Kann der Arbeitgeber mithaften?
Ja, wenn der Arbeitgeber trotz erkennbarer gesundheitlicher Einschränkungen keine Prüfung vornimmt und die Arbeitsaufnahme zulässt, kann er haftbar gemacht werden. Ein Verstoß gegen die Fürsorgepflicht kann zu einer Mitverantwortung führen, vor allem, wenn der Vorgesetzte die Risiken hätte erkennen und handeln müssen.
Wer haftet bei Schäden – Arbeitnehmer oder Arbeitgeber?

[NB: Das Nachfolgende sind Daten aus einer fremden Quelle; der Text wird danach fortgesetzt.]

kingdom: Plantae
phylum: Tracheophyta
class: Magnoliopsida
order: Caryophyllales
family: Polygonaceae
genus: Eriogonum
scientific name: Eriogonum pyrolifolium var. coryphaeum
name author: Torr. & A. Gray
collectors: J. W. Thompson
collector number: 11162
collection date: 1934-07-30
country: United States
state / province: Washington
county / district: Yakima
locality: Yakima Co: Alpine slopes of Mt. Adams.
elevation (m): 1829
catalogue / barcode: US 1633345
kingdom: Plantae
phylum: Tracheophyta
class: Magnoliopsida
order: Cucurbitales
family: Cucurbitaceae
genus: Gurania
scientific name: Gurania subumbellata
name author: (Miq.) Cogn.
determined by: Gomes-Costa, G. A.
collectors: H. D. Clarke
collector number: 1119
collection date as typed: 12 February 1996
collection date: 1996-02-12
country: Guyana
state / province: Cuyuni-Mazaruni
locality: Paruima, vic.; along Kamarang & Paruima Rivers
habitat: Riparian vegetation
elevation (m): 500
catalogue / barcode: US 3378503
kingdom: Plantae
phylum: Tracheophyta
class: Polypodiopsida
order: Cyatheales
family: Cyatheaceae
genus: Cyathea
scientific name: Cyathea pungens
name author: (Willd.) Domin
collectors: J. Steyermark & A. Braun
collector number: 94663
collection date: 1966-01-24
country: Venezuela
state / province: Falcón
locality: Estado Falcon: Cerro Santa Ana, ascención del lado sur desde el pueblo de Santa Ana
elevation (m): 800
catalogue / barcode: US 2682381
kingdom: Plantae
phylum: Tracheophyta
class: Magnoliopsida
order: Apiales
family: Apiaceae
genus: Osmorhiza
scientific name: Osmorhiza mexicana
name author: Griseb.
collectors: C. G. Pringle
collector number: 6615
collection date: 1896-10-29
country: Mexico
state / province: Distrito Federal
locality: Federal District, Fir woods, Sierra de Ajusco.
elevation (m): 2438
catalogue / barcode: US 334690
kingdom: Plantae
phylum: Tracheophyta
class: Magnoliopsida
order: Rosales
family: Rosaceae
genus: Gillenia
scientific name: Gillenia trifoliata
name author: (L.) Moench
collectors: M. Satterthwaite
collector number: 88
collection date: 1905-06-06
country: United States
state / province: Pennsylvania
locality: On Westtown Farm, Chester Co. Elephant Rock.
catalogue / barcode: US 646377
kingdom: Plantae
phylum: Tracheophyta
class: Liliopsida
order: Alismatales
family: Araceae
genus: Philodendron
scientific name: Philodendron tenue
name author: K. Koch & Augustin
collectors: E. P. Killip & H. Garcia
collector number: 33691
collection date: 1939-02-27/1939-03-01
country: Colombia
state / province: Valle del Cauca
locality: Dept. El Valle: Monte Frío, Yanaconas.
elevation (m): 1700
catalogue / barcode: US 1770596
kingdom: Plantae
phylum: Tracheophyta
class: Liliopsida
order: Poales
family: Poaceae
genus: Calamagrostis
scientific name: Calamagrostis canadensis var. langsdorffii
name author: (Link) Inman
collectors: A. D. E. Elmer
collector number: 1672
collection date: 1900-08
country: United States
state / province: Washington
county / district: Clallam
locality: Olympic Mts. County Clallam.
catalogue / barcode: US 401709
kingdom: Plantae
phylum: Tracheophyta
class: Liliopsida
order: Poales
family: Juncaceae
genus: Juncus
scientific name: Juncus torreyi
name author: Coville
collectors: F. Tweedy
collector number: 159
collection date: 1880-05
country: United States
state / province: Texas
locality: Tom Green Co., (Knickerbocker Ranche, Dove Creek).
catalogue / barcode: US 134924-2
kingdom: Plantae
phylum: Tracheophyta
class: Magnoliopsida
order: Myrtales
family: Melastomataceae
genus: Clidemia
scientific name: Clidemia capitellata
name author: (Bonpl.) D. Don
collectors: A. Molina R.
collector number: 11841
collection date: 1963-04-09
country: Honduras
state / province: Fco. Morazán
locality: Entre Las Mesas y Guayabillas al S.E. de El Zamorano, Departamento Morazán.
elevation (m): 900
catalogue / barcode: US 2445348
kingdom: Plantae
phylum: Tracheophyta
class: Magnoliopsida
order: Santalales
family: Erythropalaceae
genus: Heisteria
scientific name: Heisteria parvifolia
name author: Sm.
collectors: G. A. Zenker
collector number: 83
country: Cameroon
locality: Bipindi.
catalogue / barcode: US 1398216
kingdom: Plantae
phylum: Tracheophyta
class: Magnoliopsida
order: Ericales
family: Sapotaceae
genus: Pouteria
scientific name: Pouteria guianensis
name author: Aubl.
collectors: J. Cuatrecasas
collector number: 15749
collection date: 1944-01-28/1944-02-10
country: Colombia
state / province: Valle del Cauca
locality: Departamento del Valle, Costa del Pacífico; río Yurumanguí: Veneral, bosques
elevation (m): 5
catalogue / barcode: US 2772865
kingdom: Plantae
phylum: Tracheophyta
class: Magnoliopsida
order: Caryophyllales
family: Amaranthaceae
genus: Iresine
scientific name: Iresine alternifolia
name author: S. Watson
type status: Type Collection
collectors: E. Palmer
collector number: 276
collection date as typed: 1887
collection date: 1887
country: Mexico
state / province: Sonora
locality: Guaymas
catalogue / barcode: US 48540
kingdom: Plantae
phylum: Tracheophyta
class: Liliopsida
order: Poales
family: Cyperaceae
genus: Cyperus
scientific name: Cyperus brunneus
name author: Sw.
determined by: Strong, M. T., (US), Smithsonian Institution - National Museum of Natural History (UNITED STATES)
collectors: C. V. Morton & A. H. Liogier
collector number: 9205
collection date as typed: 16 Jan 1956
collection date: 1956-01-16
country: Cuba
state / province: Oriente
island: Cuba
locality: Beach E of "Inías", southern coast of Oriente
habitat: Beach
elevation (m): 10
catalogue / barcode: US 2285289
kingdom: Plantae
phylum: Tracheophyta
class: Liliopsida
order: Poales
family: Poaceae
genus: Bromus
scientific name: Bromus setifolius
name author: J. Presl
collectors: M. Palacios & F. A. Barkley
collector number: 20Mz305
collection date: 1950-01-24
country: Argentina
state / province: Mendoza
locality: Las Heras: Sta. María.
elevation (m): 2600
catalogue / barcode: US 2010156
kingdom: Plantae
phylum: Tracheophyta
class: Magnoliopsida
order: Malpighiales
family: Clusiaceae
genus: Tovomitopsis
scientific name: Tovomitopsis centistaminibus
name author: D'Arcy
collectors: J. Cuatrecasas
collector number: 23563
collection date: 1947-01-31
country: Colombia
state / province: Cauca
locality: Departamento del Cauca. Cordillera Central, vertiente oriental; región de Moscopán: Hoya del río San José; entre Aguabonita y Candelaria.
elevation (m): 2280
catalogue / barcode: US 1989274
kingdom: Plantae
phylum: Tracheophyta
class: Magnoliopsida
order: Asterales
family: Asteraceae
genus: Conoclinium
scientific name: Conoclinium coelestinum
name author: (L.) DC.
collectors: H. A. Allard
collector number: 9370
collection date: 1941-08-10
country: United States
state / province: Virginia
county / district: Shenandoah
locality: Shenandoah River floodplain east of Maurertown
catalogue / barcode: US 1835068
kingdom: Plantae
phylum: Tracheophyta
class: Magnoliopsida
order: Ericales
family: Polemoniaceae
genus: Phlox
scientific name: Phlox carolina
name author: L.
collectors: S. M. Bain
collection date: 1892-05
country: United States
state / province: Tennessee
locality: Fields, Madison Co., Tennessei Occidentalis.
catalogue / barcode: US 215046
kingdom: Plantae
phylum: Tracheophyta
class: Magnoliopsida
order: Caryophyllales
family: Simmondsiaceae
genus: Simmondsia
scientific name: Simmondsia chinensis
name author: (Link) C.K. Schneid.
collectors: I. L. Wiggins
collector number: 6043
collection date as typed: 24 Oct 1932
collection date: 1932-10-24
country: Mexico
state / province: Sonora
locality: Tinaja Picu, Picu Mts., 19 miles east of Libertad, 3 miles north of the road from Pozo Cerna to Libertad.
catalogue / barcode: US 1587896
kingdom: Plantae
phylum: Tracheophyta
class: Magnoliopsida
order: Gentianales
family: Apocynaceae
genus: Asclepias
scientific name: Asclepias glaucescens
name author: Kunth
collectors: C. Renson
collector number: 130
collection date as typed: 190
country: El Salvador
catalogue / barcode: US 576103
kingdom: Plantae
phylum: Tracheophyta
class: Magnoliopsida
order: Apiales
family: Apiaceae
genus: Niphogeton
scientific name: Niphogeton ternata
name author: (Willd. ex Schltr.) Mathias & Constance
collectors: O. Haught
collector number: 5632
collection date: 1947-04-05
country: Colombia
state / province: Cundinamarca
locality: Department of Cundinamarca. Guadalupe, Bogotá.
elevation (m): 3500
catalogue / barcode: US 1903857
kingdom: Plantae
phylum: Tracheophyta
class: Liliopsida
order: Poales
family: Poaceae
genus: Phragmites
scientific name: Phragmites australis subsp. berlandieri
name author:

Auch wenn Sie als Arbeitnehmer während einer Krankschreibung arbeiten, gelten bei Schäden die gleichen Haftungsregeln wie bei gesunden Beschäftigten. Entscheidend ist, ob Sie fahrlässig oder vorsätzlich gehandelt haben.
Haftung des Arbeitnehmers
Beschädigen Sie beispielsweise versehentlich einen Firmenlaptop, greift das Prinzip der Arbeitnehmerhaftung. Bei leichter Fahrlässigkeit sind Sie in der Regel nicht haftbar. Bei grober Fahrlässigkeit oder vorsätzlichem Verhalten kann der Schaden anteilig oder vollständig auf Sie übertragen werden.
Allerdings gilt in diesem Fall grundsätzlich die Einzelfallprüfung.
Haftung des Arbeitgebers
Kommt es zu einem Unfall, stellt sich oft die Frage: Hätte der Arbeitgeber die Arbeitsaufnahme unterbinden müssen?
Ein Beispiel: Ein Taxifahrer mit Gipsarm kehrt zur Arbeit zurück und verursacht einen Unfall. Hätte der Arbeitgeber den Gesundheitszustand erkannt und ihn trotzdem fahren lassen, trägt er Mitverantwortung wegen Verletzung der Fürsorgepflicht.
Rechtsschutzversicherung: sinnvoll bei Streitfällen rund um die Krankschreibung?
Ein Arbeitsrechtsschutz kann helfen, wenn es bei Krankschreibung, Lohnfortzahlung oder Kündigung zum Streit mit dem Arbeitgeber kommt. Die Versicherung übernimmt häufig die Anwaltsgebühren, Gerichtskosten oder unterstützt eine außergerichtliche Einigung bei Konflikten rund um das Arbeitsrecht.
Arbeitsrechtsschutz ist ein Baustein der privaten Rechtsschutzversicherung. Wer bereits versichert ist, kann prüfen, ob dieser enthalten ist oder ergänzt werden kann.